Nigerians pay more for kerosene, diesel
•HHK sells above N200 a litre as marketers divert product to aviation fuel
• Petrol scarcity looms
Efforts by the Federal Government to ensure kerosene remains affordable are being undermined by spiraling price of the product, which now sells between N200 and N300 per litre.
Also, Automotive Gasoline Oil (AGO), known as diesel, which used to sell between N110 to N130 per litre, now goes for N200 per litre.
The country may also witness another round of scarcity of Premium Motor Spirit (PMS) this week because government and the Petroleum and Natural Gas Senior Staff Association of Nigeria (PENGASSAN) are yet to reach agreement on how to resolve the ongoing strike by oil workers. Consequently, the union has stopped lifting of petroleum products from all its depots nationwide.
The Federal Government had, in January this year, officially ended the controversy on subsidy for kerosene by raising the price from N50 per litre to N83.
According to the last revised template of the Petroleum Products Pricing Regulatory Agency (PPPRA), the landing cost of the product is N57.98 per litre, while the total margin due for middlemen was put at N14.30.
Further breakdown of the total margins showed that retailers’ margin was N5 per litre; transporters, N3.05; dealers, N1.95; bridging fund, N5.85 per litre; Marine Transport Average, N0.15 and admin charges, N0.15. The PPPRA put official ex-depot price — which is the price depot owners would sell to marketers — at N68.70 per litre; official ex-depot price for collection, N73 per litre; while ex-coastal price was N68.02 per litre.
Kerosene has become so scarce and expensive because some marketers divert it to aviation operators who find it cheaper than jet fuel (Jet A1) used to power airplanes.

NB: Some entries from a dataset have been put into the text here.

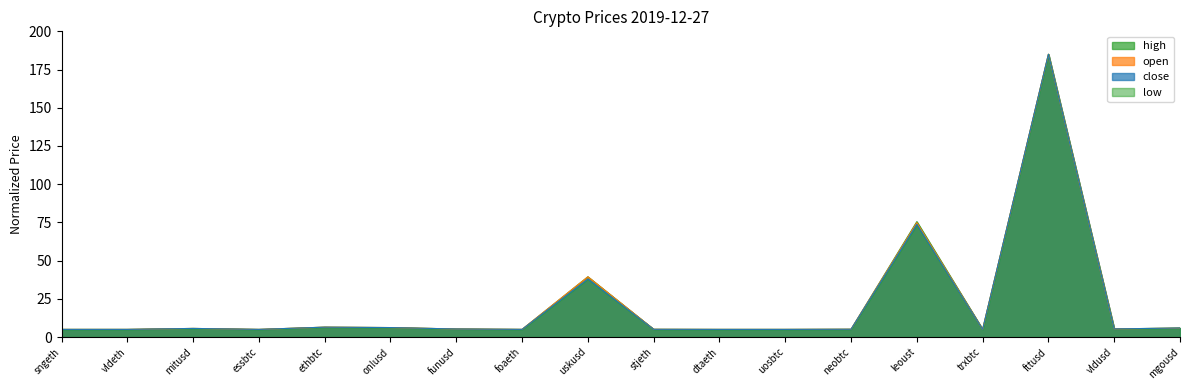

What are all the series names shown in the legend?

high, open, close, low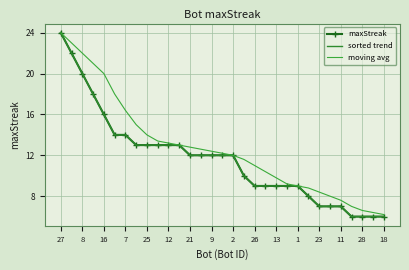

What is the smallest value displayed?

6.0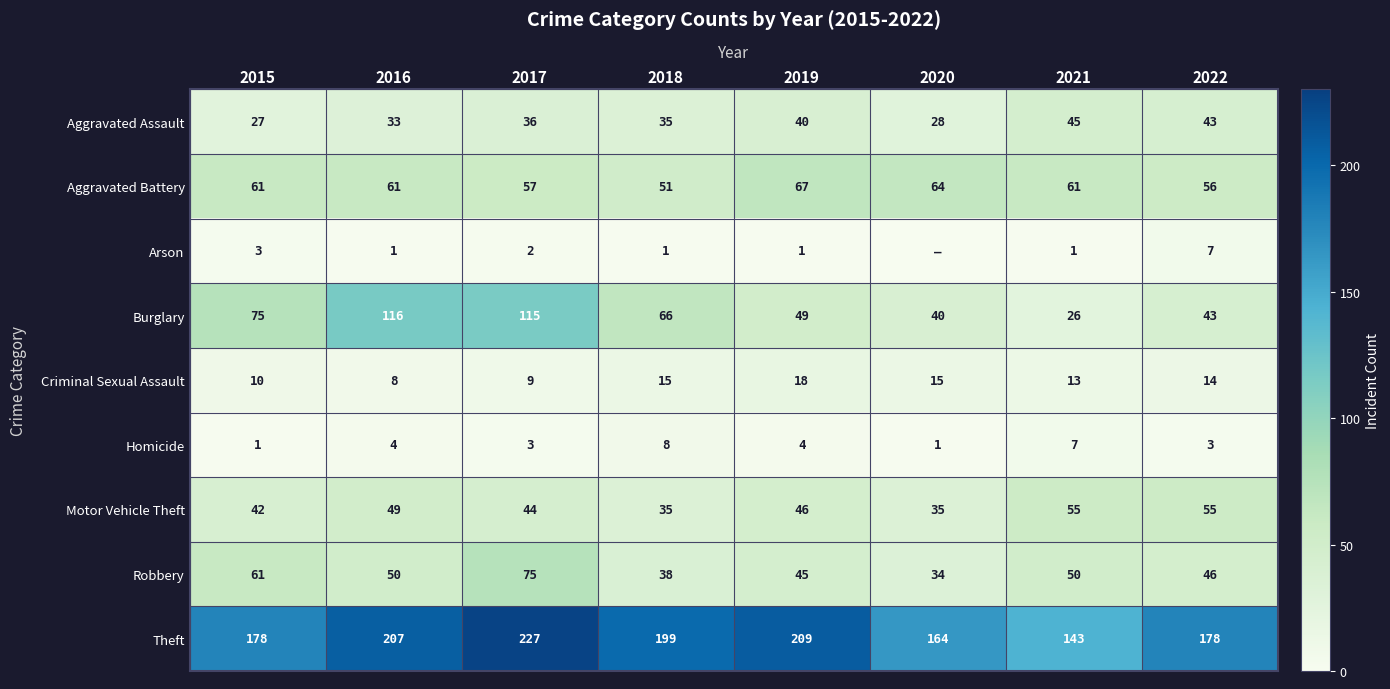

The value of Criminal Sexual Assault at 2016 is 2. True or false?

False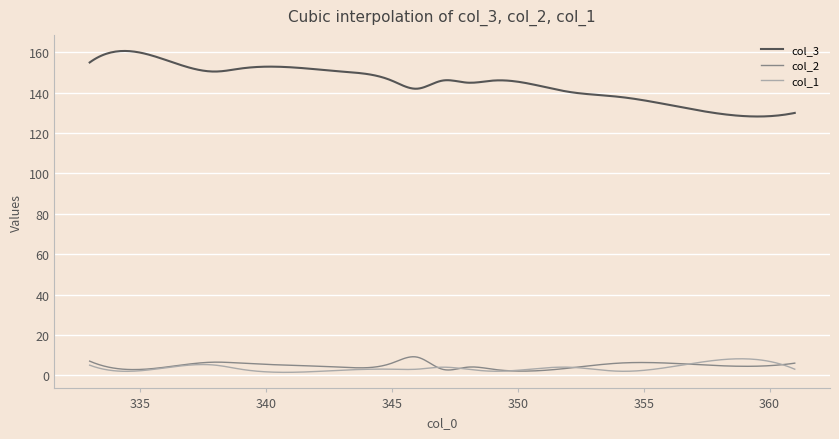

True or false: col_3 and col_2 intersect in this chart.

False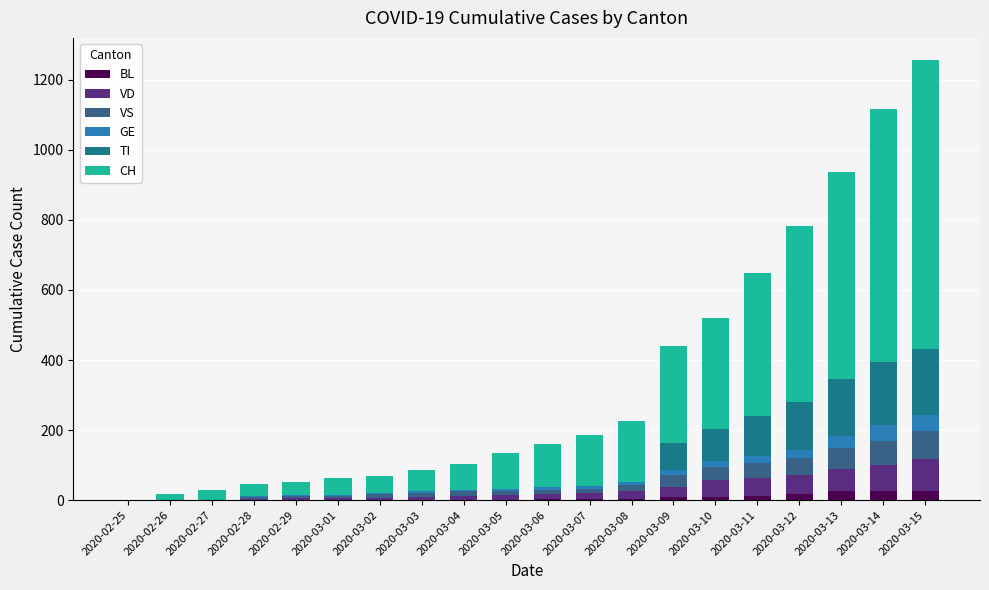

Count the number of categories in the chart.

20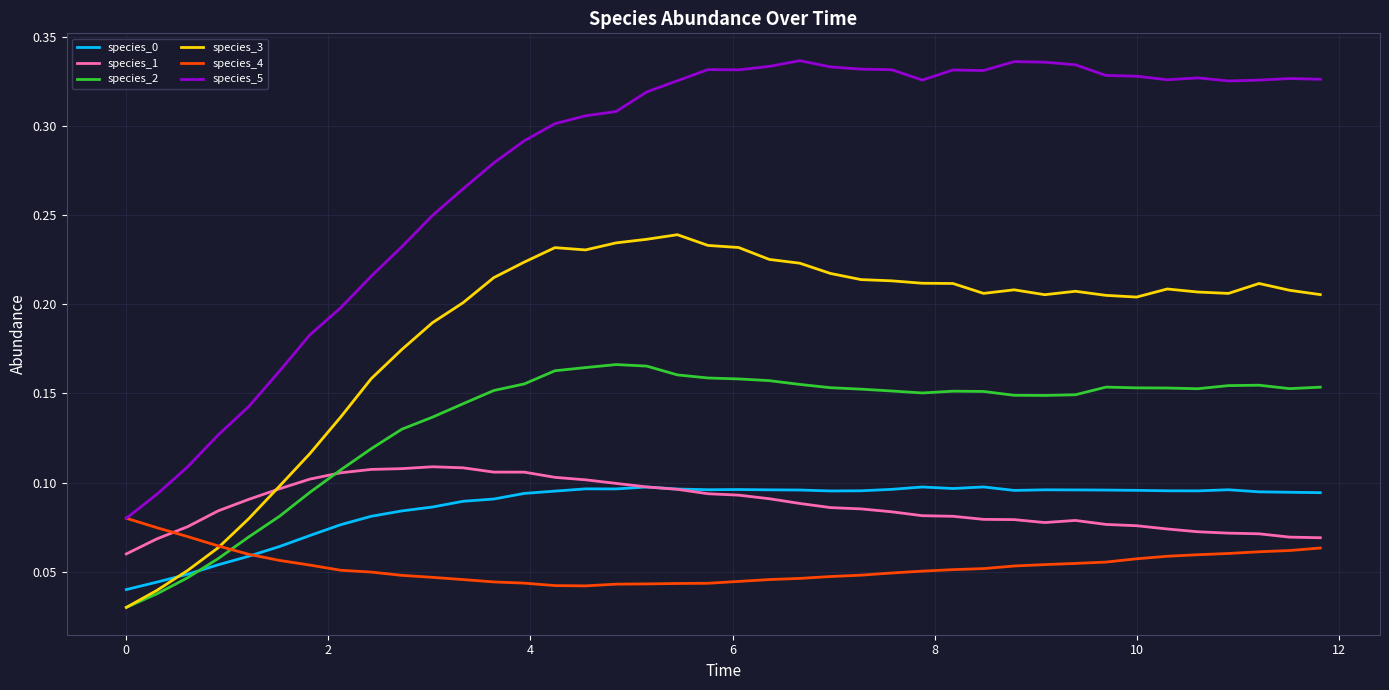

Which series has the widest spread of values?

species_5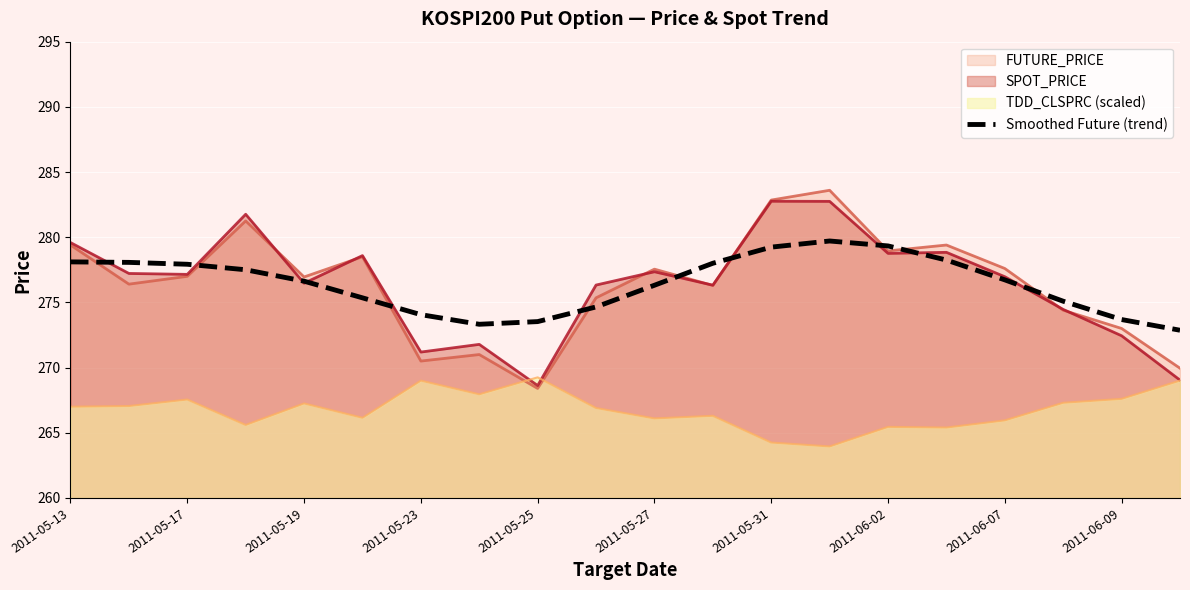

Between 2011-05-25 and 2011-06-02, which series saw the biggest shift?

FUTURE_PRICE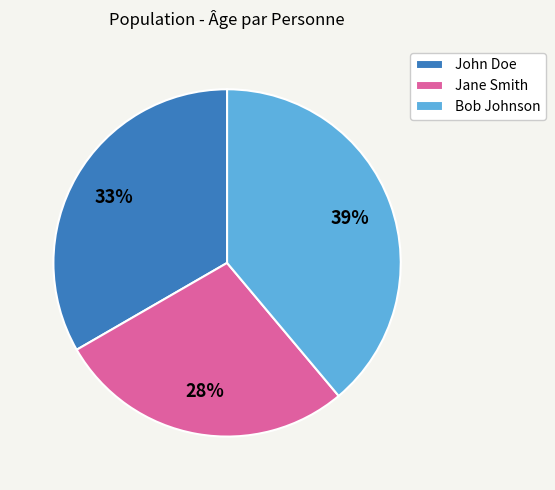

True or false: John Doe accounts for 33% of the total.

True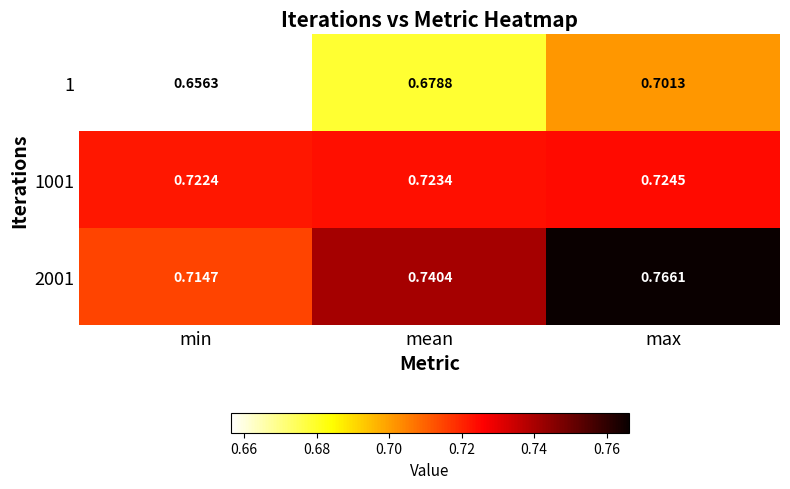

At which category is the sum across all series the highest?

max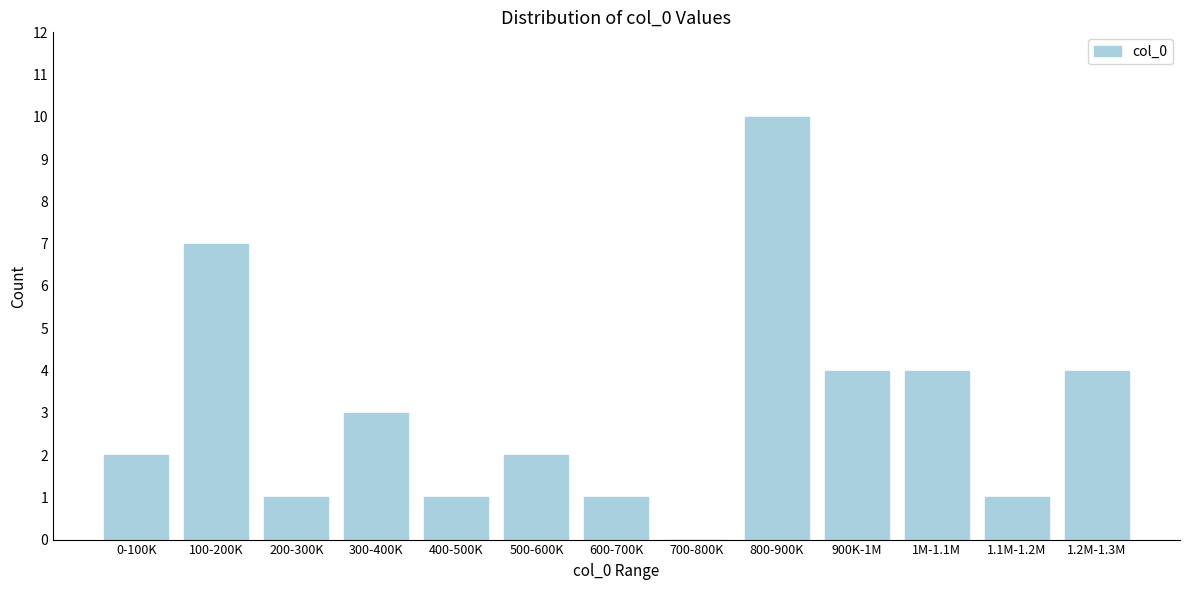

Reading right to left, list all the values displayed in this chart.

1.2M-1.3M=4	1.1M-1.2M=1	1M-1.1M=4	900K-1M=4	800-900K=10	700-800K=0	600-700K=1	500-600K=2	400-500K=1	300-400K=3	200-300K=1	100-200K=7	0-100K=2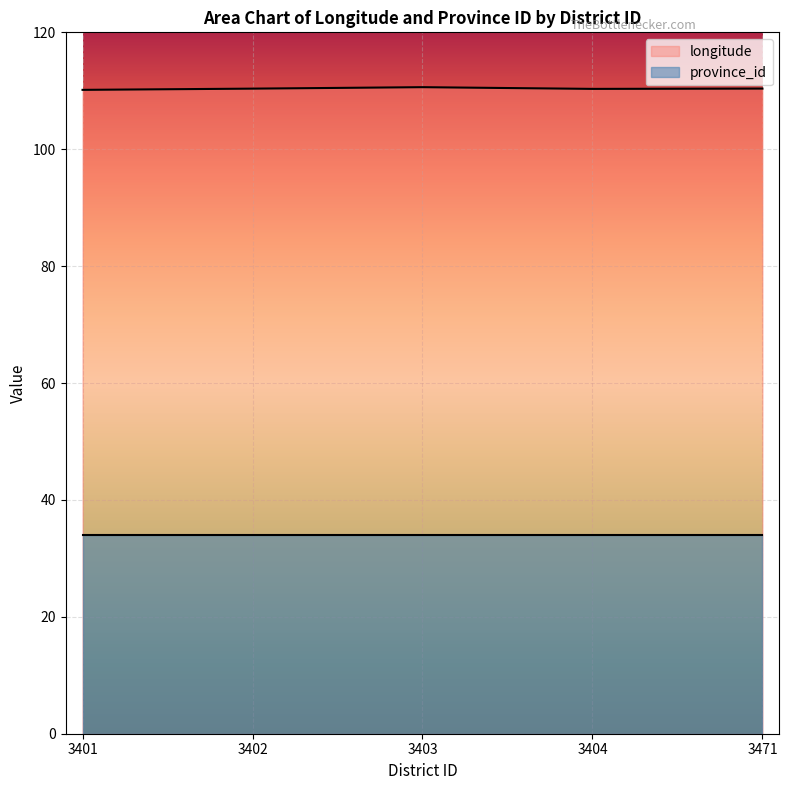

At which label is the value closest to 110?

3401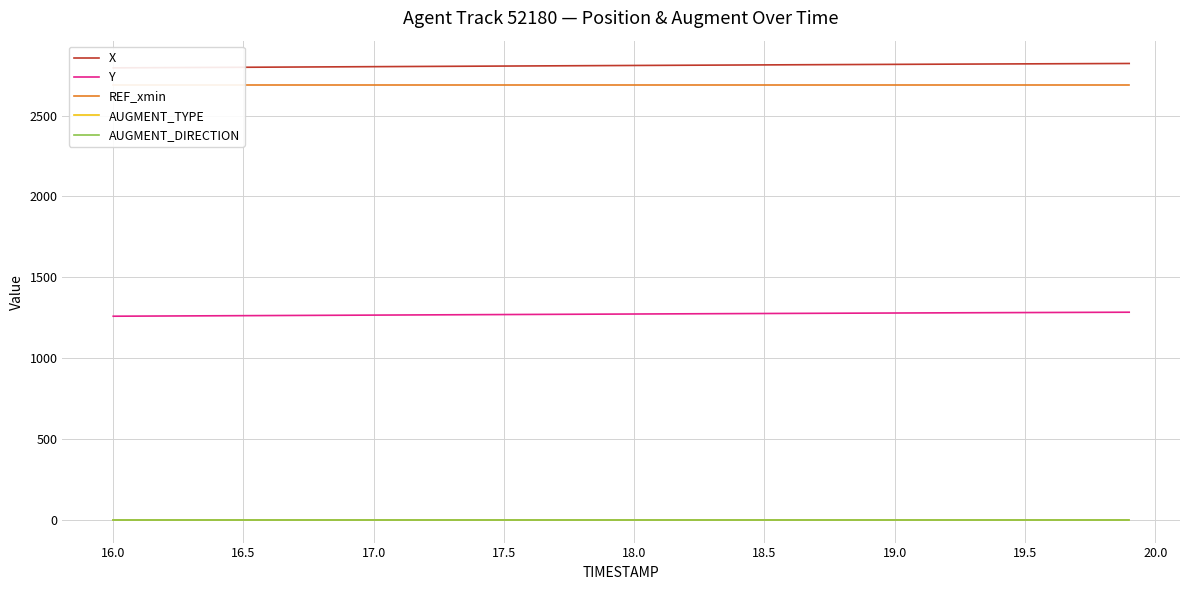

What is the total value across all series at 19.5?

6794.7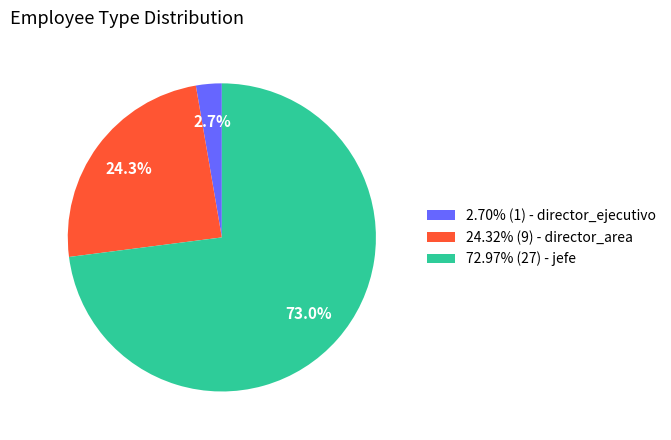

Count the number of slices in the pie.

3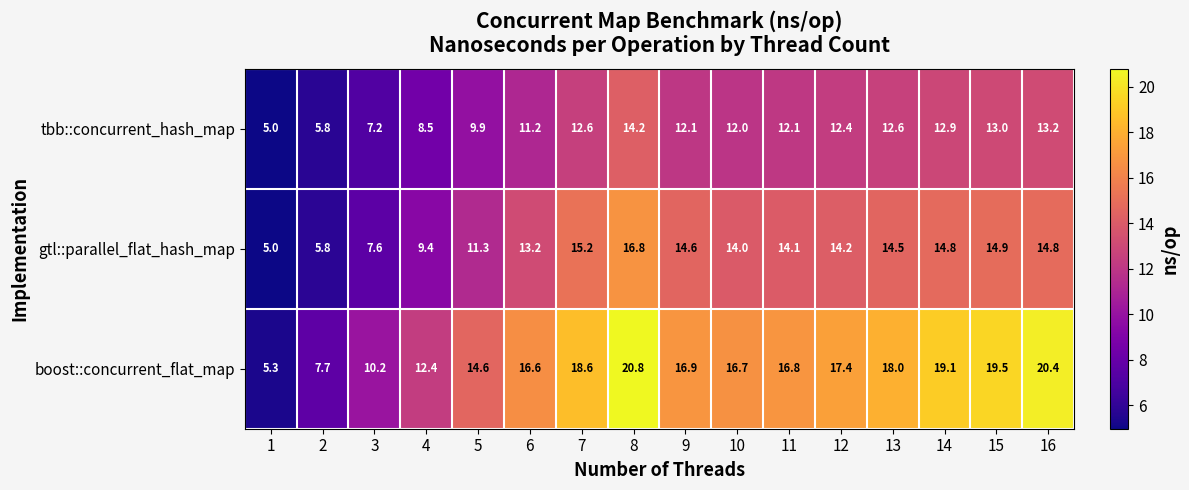

Which label corresponds to the smallest value in the chart?

1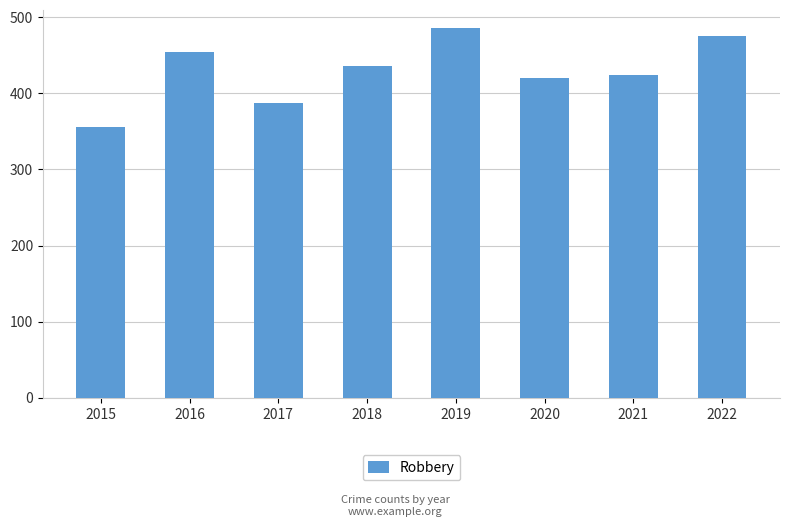

At which category does the chart reach its minimum across all series?

2015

The substitution of aviation fuel with kerosene has become an industry norm and it is not hidden from stakeholders.
Also, diesel has become expensive following inability of marketers to import the product due to scarcity of foreign exchange.
A marketer told The Guardian that many depots in Apapa had run out of diesel.
Another marketer explained: “The diesel market is deregulated, which allows marketers to sell the product at a competitive price. Any marketer selling the product at above N200 may have also paid high prices at the depots.”
Many filling stations visited in Lagos yesterday did not have kerosene and diesel. A few filling stations that had the products were selling them at cut-throat prices — ranging from N200 to N250 per litre.
PENGASSAN, while giving update on its strike, said there was total compliance in government agencies, as workers stayed away from their offices. Offices of the PPPRA, Nigeria Nuclear Regulatory Agency (NNRA), Pipelines and Products Marketing Company (PPMC) and the Petroleum Equalisation Fund (PEFMB) were locked.
PENGASSAN said the strike action was not only about the members of the association but the survival of the oil and gas industry in Nigeria.
Its National Public Relations Officer, Comrade Emmanuel Ojugbana, said, “The inability of the government to fund the Joint Venture (JV) operations and settle cash call arrears has denied the country of new investments, while the existing operations and activities are being stalled. This has resulted in lack of new job opportunities, while our members, who have been in employments, are losing their jobs because their employers could not meet salary obligations to them.”
According to Ojugbana, “the Union demands immediate action of government to address these cash call arrears to avoid imminent collapse of the industry. The government must provide feasible guidelines to clear all outstanding payments and evolve a pragmatic system of funding the joint operations.”